I’m glad that neither of us thinks there are septic emboli here. We should be on the same page, since now you’ve read my report and heard me describe it out loud. Can I hang up the phone now, or is there some other way I could express this to your satisfaction? Morse code? Semaphore? Emojis?

I decide to let a quieter member of the gallery sound off. I think of him as the Professor. He likes to share knowledge and educate, even though he sometimes talks over people’s heads or gives them far more info than they wanted.

Thus, instead of trying to force my caller to understand that he or she has done a lousy job of referring and reading my report, and isn’t making up for it in verbal discourse, I lay it on super thick, offering every detail I can think of about septic emboli, what they look like on CT, what this CT shows instead, etc. It is as if I never dictated the case in the first place but instead was doing a “curbside” interpretation for this caller on demand. I made absolutely no effort at brevity.

I do my best to be that bore at a party who buttonholes you and jawbones about something till you wish not only to get away from him, but the entire party.

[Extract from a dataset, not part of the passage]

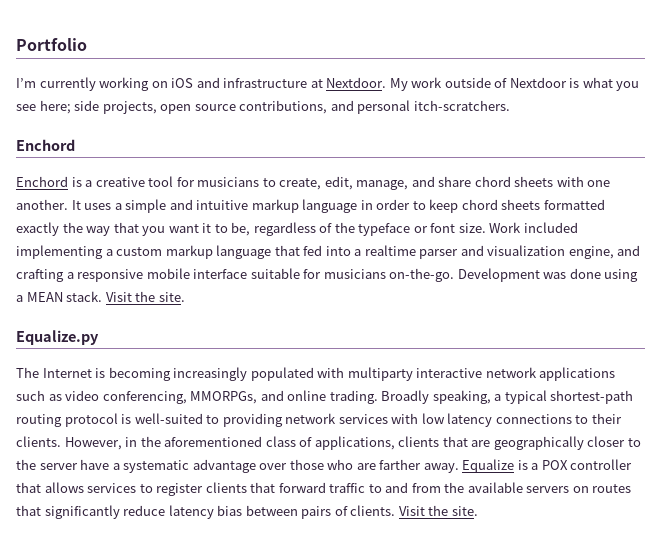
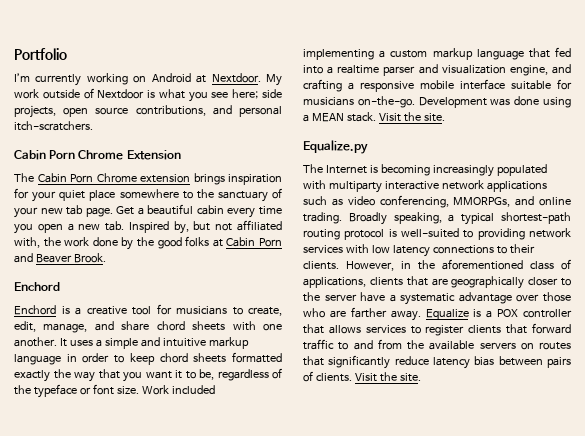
[171,77,308,88] iOS and infrastructure -> [151,73,191,83] Android
(510, 105) none -> [14,150,181,160] [14,173,282,185] [14,188,282,202] [14,204,282,218] [14,220,282,234] [14,236,282,250] [14,253,106,263] // Cabin Porn Chrome Extension // The Cabin Porn Chrome extension brings inspiration for your quiet place somewhere to the sanctuary of your new tab page. Get a beautiful cabin every time you open a new tab. Inspired by, but not affiliated with, the work done by the good folks at Cabin Porn and Beaver Brook.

Mission accomplished. The caller doesn’t have to admit any deficiencies and is being told what she or he wanted to hear in the first place. However, the referring clinician is slowly being punished by wasted time as I babble and is soon climbing over him- or herself to get off the line and away from me.

If I am really lucky, perhaps there will be a lingering recollection that calling me is more of a time/effort investment than carefully reading my reports. Perhaps there will be a little better clinical history in the future with requisition imaging. One can hope.